Jack pulled a face. ‘C'mon, that was a week ago! I've been on nothing but lettuce and carrots since!’ 

Ianto teasingly patted him on the head. ‘Just like a good little rabbit fiancé.’ 

Jack swatted Ianto's hand away and heard the sad little tune piping out of Tosh's computer speakers. ‘What's that?’ 

Tosh looked despondently at the screen. ‘Just another dead end in trying to translate that data chip.’ 

Jack paused and listened. ‘No, wait... Doo doo da dada, daaaah, ding ding ding, da dada dum dum... Spin it back like a time lord, everybody knows that space is moving fast now, gotta drive it round, round, zip it, slip it, Quadrant Five gonna dip it, Be-be-be-tel-geuse!’ 

Ianto pulled a face. ‘What on Earth?’ 

‘Not Earth,’ Jack said, rocking his hips around and doing some kind of silent disco moves, ‘only one of the best songs ever to come out of Arganza Alpha Six!

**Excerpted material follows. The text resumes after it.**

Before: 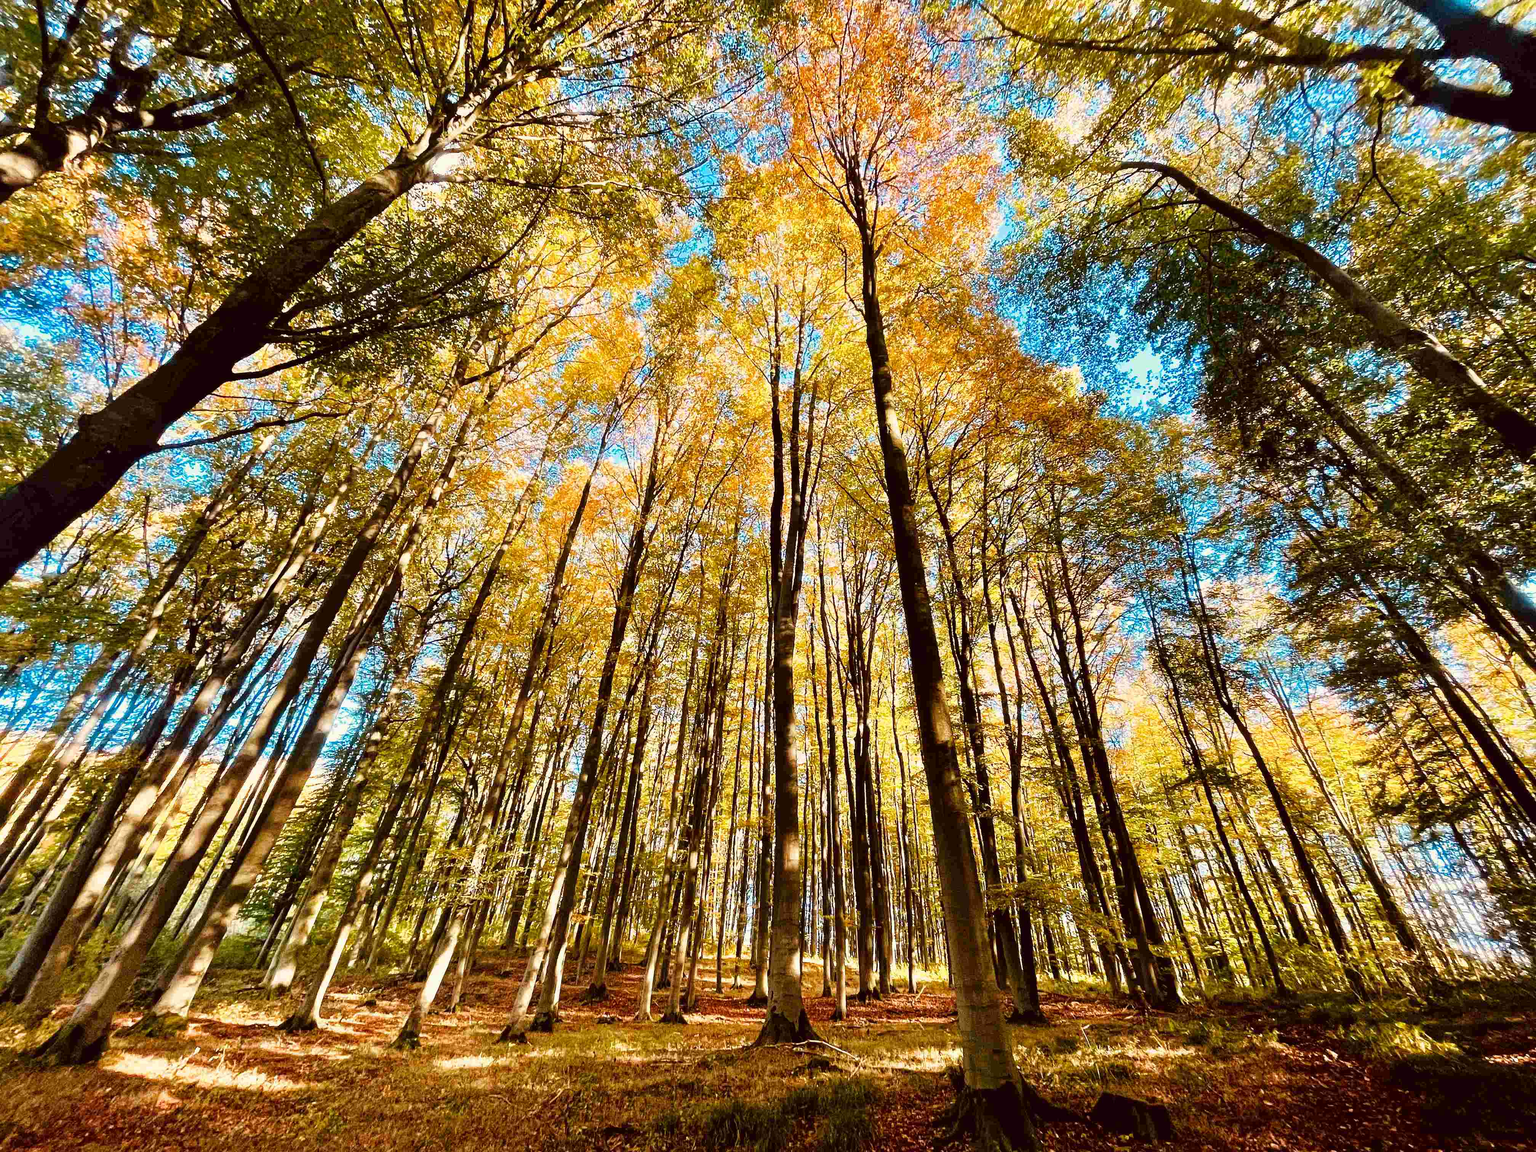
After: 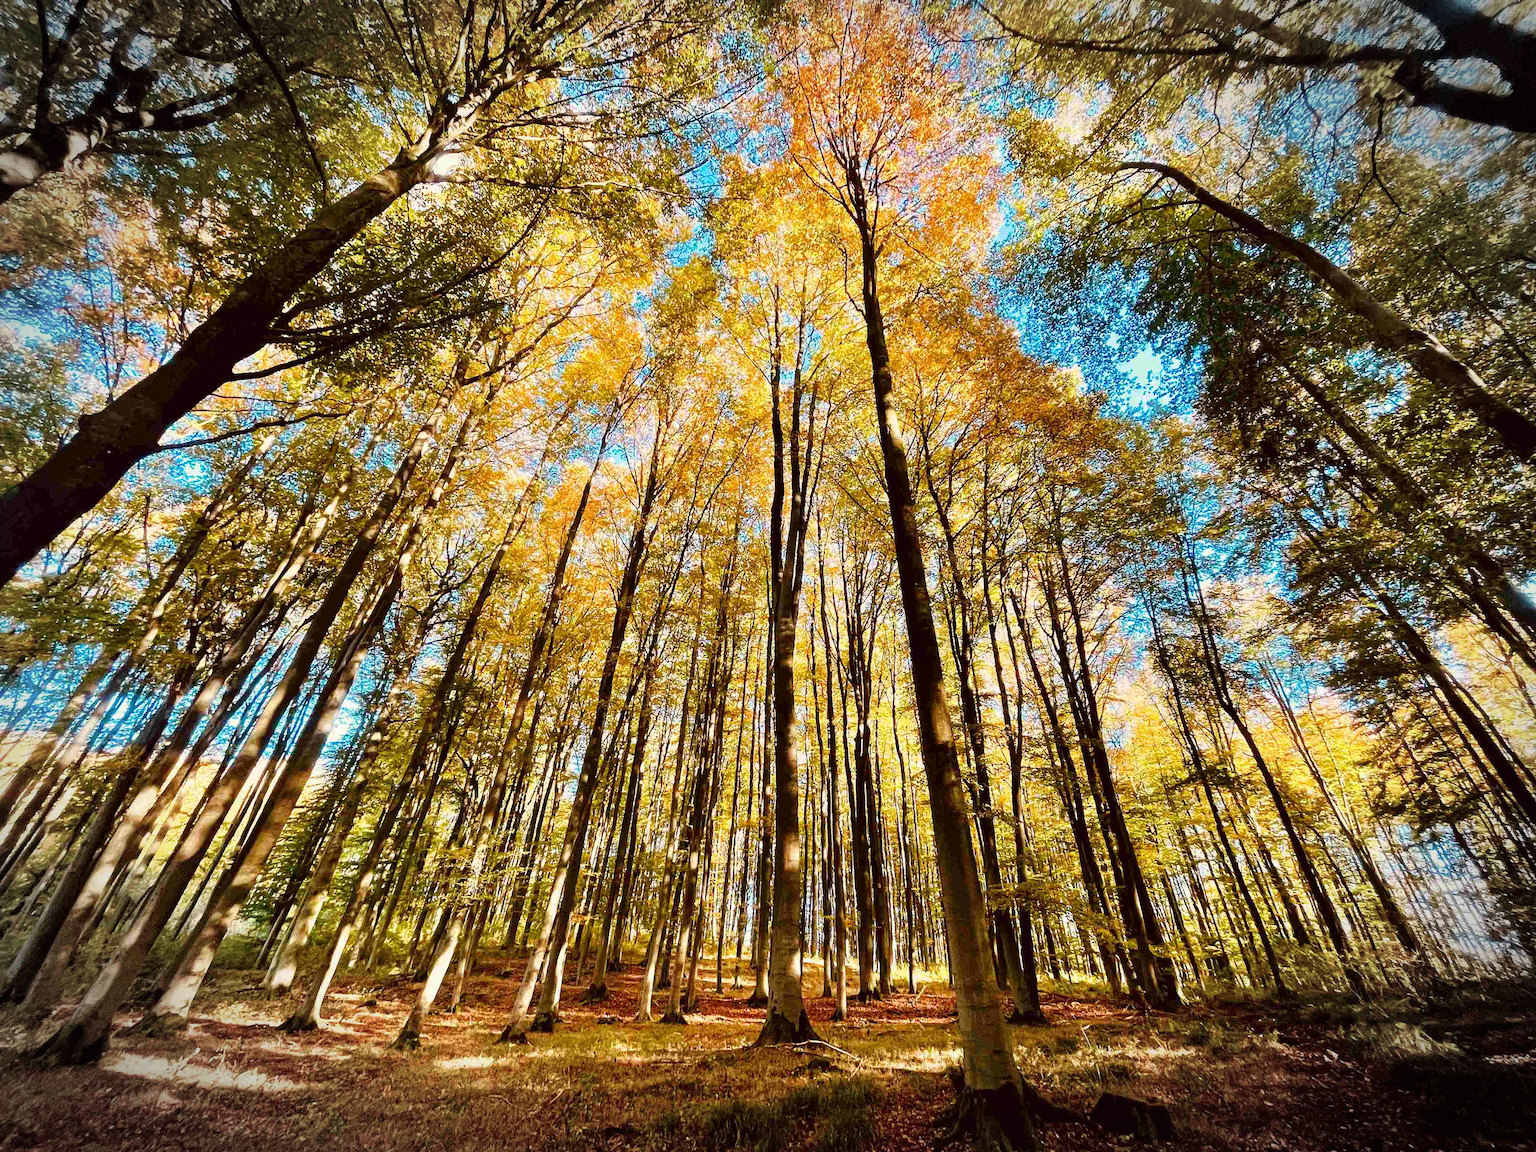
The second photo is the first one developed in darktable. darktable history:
vignetting: brightness -0.575, automatic ratio true, dithering 8-bit output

Man, I haven't heard this in, well, centuries!’ 

‘Never heard of it.’ 

‘It was a one hit wonder. Probably the biggest ever.’ 

‘Bigger than My Sharona?’ 

‘Yep.’ 

‘Bigger than Tainted Love?’ 

‘Way bigger.’ 

‘Bigger than the Macarena?’ 

‘Complete with the dance moves! Doo doo da dada, daaaah, ding ding ding, da dada dum dum,’ he carried on, humming the rest of the tune and trying to drag Ianto into dancing with him. ‘Dance with me, Ianto!’ 

Tosh sighed and started back at her computer. ‘Great,’ she muttered. ‘I just spent a week decoding someone's I-pod playlist.’